09-08-2023, 04:03 PM
Pure Basic has a NAN "function". The trick is to find an especially-encoded 32-bit or 64-bit floating-point value to represent NAN. Find two others to represent positive and negative infinity. Maybe another one to represent the square root of -1. And so on.
FROM:
https://en.wikipedia.org/wiki/NaN#Floating_point
FROM:
https://en.wikipedia.org/wiki/NaN#Floating_point
Quote:IEEE 754 NaNs are encoded with the exponent field filled with ones (like infinity values), and some non-zero number in the significand field (to make them distinct from infinity values); this allows the definition of multiple distinct NaN values, depending on which bits are set in the significand field, but also on the value of the leading sign bit (but applications are not required to provide distinct semantics for those distinct NaN values).
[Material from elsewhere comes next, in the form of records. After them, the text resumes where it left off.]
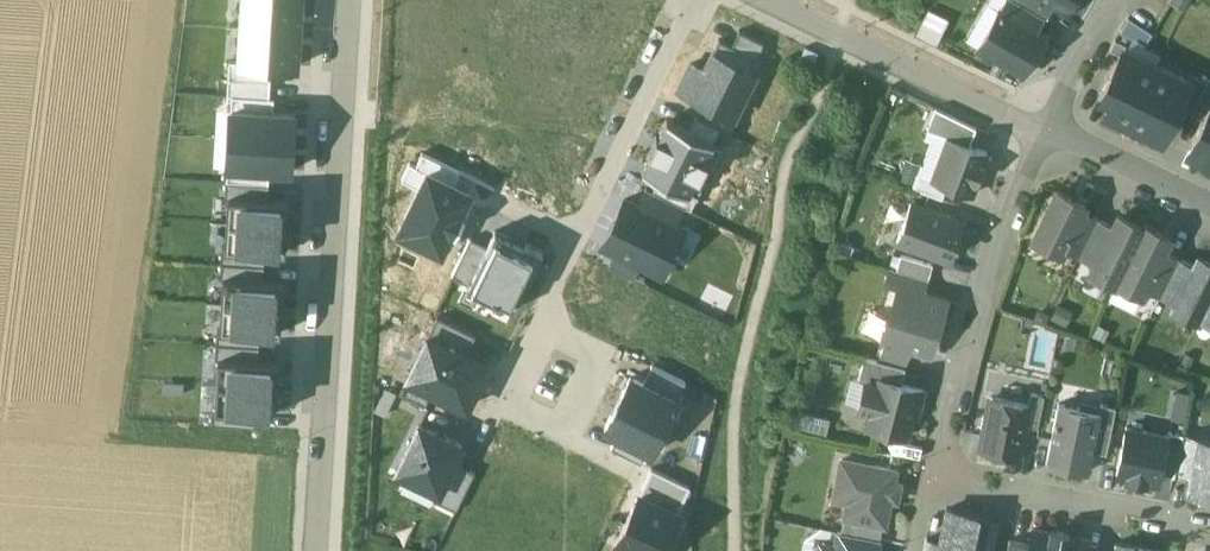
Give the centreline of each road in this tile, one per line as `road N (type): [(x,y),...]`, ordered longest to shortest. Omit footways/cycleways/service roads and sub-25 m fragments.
road 1 (residential): [(347,0),(320,550)]
road 2 (residential): [(1050,132),(1014,200),(934,475)]
road 3 (residential): [(768,0),(1050,132)]
road 4 (residential): [(934,475),(1209,530)]
road 5 (residential): [(579,243),(693,0)]
road 6 (residential): [(1050,132),(1209,206)]
road 7 (residential): [(565,433),(502,403),(540,326)]
road 8 (residential): [(540,326),(602,355),(565,433)]
road 9 (residential): [(1123,0),(1050,132)]

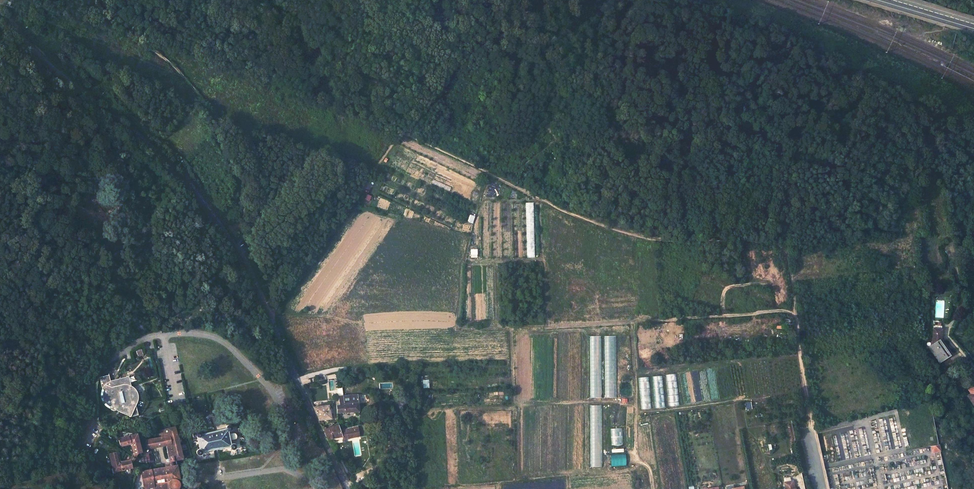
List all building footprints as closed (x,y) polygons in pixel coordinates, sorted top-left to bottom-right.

For example, an IEEE 754 single precision (32-bit) NaN would be encoded as
s111 1111 1xxx xxxx xxxx xxxx xxxx xxxx
where s is the sign (most often ignored in applications) and the x sequence represents a non-zero number (the value zero encodes infinities). In practice, the most significant bit from x is used to determine the type of NaN: "quiet NaN" or "signaling NaN" (see details in Encoding). The remaining bits encode a payload (most often ignored in applications).